Capture d’écran du sit Firerank. / Firerank

Jusqu’à peu, Charles Marginier chérissait Facebook. Il avait réussi à bâtir sur le réseau social une communauté de 12 millions d’abonnés autour des différentes pages de Firerank. Au programme des vidéos à fort potentiel viral (« l’histoire la plus culte de la semaine », « Qui est chaud pour un foot-rugby ? », « Cette chienne est devenue une héroïne »), plutôt destinées à un public de « millenials », mais aussi des contenus de marque produits par l’entreprise clermontoise.

La PME avait le vent en poupe : avec 1,7 milliard de vidéos vues sur l’année 2017, une équipe d’une trentaine de collaborateurs (monteurs vidéos, développeurs, commerciaux) fraîchement déménagée dans de nouveaux locaux et des comptes a minima à l’équilibrer (l’entreprise refuse de communiquer sur ses résultats). Depuis le début de l’année elle avait décidé de miser uniquement sur Facebook pour distribuer ses contenus.

Mais début novembre, Facebook a décidé de fermer l’intégralité des pages de Firerank pour non-respect des conditions d’utilisation. Les comptes personnels de M. Marginier ont également été clos. Toute l’équipe se retrouve au chômage technique. Firerank n’est pas le seul à être touché. Plus d’une centaine de pages en France et en Europe ont subi le même sort, toutes accusées d’avoir employé des moyens déloyaux pour faire gonfler leurs audiences.

Piratage d’audience

Le 10 novembre, M. Marginier prend l’initiative de publier un long post sur son compte LinkedIn dans lequel il décrit comment, dans les premières années de Facebook, il était particulièrement facile pour les éditeurs des pages Facebook de faire croître leurs statistiques : « Créer une page en utilisant un nom stupide tel que “Mieux vaut être saoul que con, ça dure moins longtemps”, [permettait d’] acquérir un million de fans en 24 heures juste par la viralité. »

Il rappelle aussi comment les méthodes du growth hacking, autrement dit le piratage d’audience (renommer des pages précédemment créées sous un nom plus respectable, fusionner d’anciennes pages avec de nouvelles, voire en racheter d’autres) ont été en vogue pour attirer davantage d’annonceurs. Certaines sont d’ailleurs admises par Facebook. « C’est le passé commun des grandes pages Facebook françaises, ceux qui ne participaient pas à cette course aux likes étaient hors jeu », explique M. Marginier sur LinkedIn.

Mais la roublardise va parfois plus loin. Un exemple : le like jacking, qui consiste à dissimuler sur des sites Web des boutons invisibles, sur lesquels les internautes cliquent sans savoir qu’ils ont « liké » à leur insu une page Facebook. Une technique là encore très répandue mais que Facebook proscrit.

Un avertissement

Revenant sur les sanctions qui frappent Firerank, M. Marginier explique que Facebook a puni les personnes « qui ont fait un jour ou l’autre du like jacking », et reconnaît que « oui, Firerank a pu par le passé jouer avec les règles d’acquisitions de fans Facebook ». Il soupçonne, en outre, le groupe américain de cibler en priorité « ceux qui ne dépensent pas d’argent chez Facebook » pour faire croître leur audience par le biais des liens sponsorisés.

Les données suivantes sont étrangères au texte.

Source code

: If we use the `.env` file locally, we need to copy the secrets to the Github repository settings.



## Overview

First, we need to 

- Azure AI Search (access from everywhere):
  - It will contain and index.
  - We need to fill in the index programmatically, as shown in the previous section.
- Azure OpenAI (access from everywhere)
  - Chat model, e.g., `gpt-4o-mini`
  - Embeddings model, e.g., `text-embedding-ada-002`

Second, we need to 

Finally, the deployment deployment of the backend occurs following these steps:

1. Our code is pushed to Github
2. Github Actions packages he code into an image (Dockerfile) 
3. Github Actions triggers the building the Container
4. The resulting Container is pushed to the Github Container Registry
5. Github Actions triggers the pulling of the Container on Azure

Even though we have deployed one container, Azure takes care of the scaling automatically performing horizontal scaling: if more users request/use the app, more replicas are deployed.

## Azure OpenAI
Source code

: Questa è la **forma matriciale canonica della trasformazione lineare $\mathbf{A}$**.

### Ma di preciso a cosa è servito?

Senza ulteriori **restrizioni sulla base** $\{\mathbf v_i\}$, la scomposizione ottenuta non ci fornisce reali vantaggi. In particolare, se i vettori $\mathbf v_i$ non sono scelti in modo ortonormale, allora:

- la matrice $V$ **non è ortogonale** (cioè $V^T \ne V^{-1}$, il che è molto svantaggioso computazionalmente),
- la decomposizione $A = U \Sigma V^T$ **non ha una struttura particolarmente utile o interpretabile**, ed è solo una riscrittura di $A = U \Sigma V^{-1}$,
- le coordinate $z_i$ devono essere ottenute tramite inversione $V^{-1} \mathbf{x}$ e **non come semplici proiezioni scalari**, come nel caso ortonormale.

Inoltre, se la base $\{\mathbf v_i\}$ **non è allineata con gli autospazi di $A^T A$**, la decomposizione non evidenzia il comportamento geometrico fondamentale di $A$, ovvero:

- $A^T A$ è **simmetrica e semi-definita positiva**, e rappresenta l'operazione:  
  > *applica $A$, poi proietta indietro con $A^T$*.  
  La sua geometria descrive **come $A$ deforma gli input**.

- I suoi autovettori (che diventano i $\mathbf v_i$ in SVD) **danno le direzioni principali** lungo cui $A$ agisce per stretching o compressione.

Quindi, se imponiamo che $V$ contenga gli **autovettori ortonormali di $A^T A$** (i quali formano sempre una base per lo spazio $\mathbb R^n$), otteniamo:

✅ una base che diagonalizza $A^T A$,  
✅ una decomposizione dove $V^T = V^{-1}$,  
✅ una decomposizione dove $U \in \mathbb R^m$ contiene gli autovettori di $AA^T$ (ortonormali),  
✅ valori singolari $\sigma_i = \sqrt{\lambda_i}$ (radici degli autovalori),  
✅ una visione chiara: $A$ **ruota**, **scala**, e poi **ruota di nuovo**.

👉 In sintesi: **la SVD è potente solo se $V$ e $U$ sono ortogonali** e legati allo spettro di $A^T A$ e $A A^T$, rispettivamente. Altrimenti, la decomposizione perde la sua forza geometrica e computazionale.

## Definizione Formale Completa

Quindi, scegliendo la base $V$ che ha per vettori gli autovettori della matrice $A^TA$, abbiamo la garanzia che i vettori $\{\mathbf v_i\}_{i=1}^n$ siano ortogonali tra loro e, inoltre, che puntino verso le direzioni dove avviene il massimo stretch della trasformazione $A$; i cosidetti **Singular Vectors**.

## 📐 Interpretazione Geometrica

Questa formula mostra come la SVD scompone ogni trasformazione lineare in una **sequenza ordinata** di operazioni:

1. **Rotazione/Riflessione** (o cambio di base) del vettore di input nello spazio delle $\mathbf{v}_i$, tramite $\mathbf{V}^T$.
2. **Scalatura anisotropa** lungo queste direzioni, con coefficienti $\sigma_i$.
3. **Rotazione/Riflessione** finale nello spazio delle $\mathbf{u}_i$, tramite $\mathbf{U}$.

Revirement le lundi 13 novembre : l’article de M. Marginier sur LinkedIn a été supprimé. Contacté le patron de Firerank estime que ses propos ont été largement « extrapolés » et « mal interprétés » et qu’à aucun moment sa société ne s’est livrée à des pratiques contraires au règlement de Facebook. Un changement de ton qui intervient au moment où la société explique avoir noué contact avec le réseau social pour régler son litige.

Contacté par Le Monde, Facebook contredit ces allégations : « Nous avons récemment désactivé un certain nombre de pages Facebook car elles ont de manières répétées utilisé des techniques conduisant les utilisateurs, involontairement, à liker des pages. Ce comportement va à l’encontre de nos politiques, et nous avons pris les mesures pour protéger l’intégrité de notre plate-forme. »

Le coup de semonce de Facebook sonne comme un avertissement pour tous les médias qui tentent aujourd’hui d’exister uniquement, comme Firerank, sur le réseau social – et même pour tous ceux qui y trouvent simplement fort un relais d’audience. Une dépendance risquée : il ne s’agit pas seulement de respecter scrupuleusement les règles fixées par le groupe américain, mais aussi d’accepter les changements de politique. Tout récemment, Facebook a testé dans six pays une nouvelle présentation de son interface proposant de distinguer dans un flux principal les publications privées et dans un flux secondaire toutes les autres publications (pages, médias…). Conséquence : plusieurs médias ont vu leur audience amputée des deux tiers.